While judges in the Lone Star State and elsewhere tend to give considerable deference to prenuptial agreements, you may have some wiggle room. That is, you may have grounds to get out of your prenup.
In theory, both individuals should have all available information before signing a prenuptial agreement. If your spouse withheld financial information or other material details, your agreement may not be legally valid.
Likewise, you should have signed your prenuptial agreement voluntarily. If your spouse coerced you into executing the agreement by making threats, your agreement may be voidable. Therefore, you should think back to the weeks, days and hours before you signed the agreement.

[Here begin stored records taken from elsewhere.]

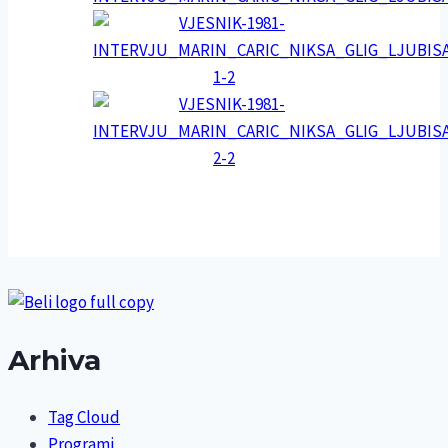
Arhiva
Tag Cloud
Programi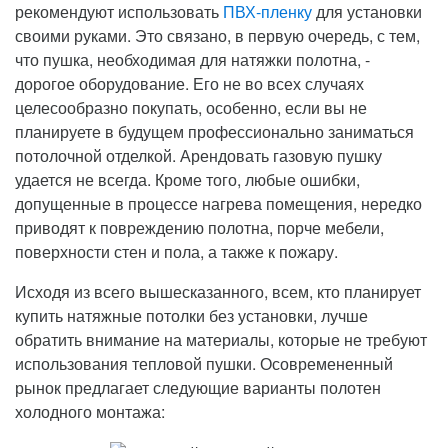
рекомендуют использовать
ПВХ-пленку
для установки
своими руками. Это связано, в первую очередь, с тем,
что пушка, необходимая для натяжки полотна, -
дорогое оборудование. Его не во всех случаях
целесообразно покупать, особенно, если вы не
планируете в будущем профессионально заниматься
потолочной отделкой. Арендовать газовую пушку
удается не всегда. Кроме того, любые ошибки,
допущенные в процессе нагрева помещения, нередко
приводят к повреждению полотна, порче мебели,
поверхности стен и пола, а также к пожару.
Исходя из всего вышесказанного, всем, кто планирует
купить натяжные потолки без установки, лучше
обратить внимание на материалы, которые не требуют
использования тепловой пушки. Осовремененный
рынок предлагает следующие варианты полотен
холодного монтажа: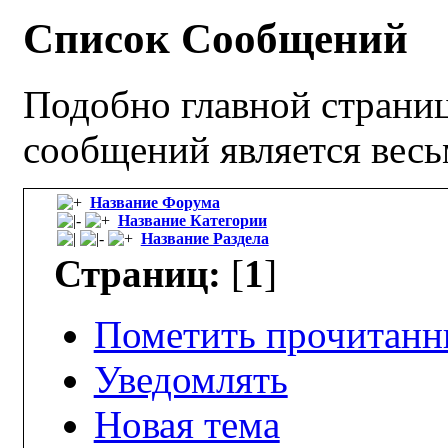
Список Сообщений
Подобно главной страниц
сообщений является вес
Название Форума
Название Категории
Название Раздела
Страниц:
[
1
]
Пометить прочитан
Уведомлять
Новая тема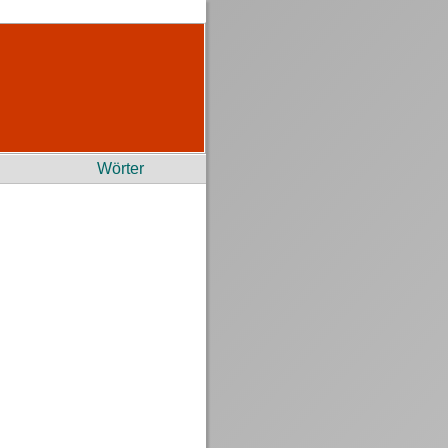
Wörter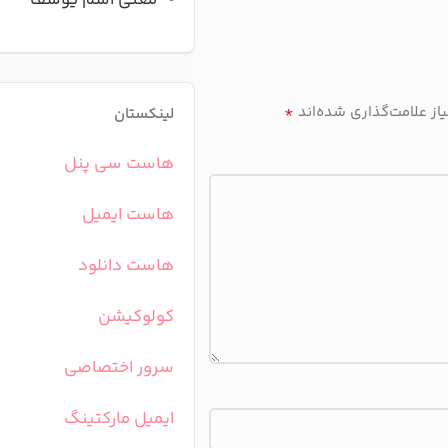
معنی اسم یوسف
*
ز علامت‌گذاری شده‌اند
لینکستان
هاست سی پنل
هاست ایمیل
هاست دانلود
کولوکیشن
سرور اختصاصی
ایمیل مارکتینگ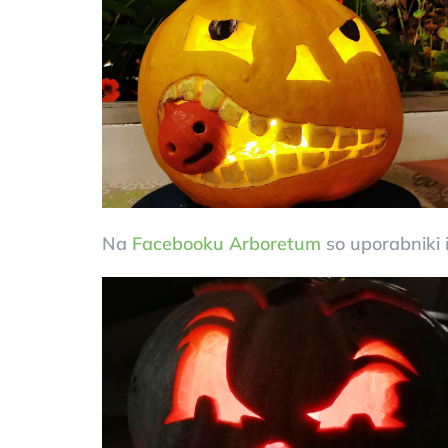
Na
Facebooku Arboretum
so uporabniki iz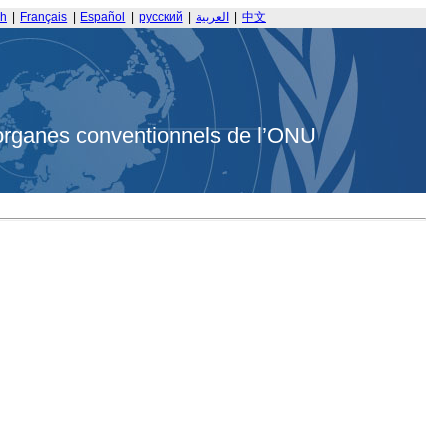
sh
|
Français
|
Español
|
русский
|
العربية
|
中文
organes conventionnels de l’ONU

Some prenuptial agreements are so unfair they become unconscionable. If your agreement is overly favorable to your spouse, you may be able to convince a judge to question it. Nevertheless, if duress or fraud are not present, a judge may decide to enforce the prenuptial agreement.
There are certain formalities prenuptial agreements must follow. If yours is missing any of these, you may be able to get out of it. Consequently, it may be worthwhile to ask an attorney to take a look at your agreement.
Ultimately, if you are contemplating ending your marriage, exploring the enforceability of your prenuptial agreement is likely to be one step in your divorce-planning process.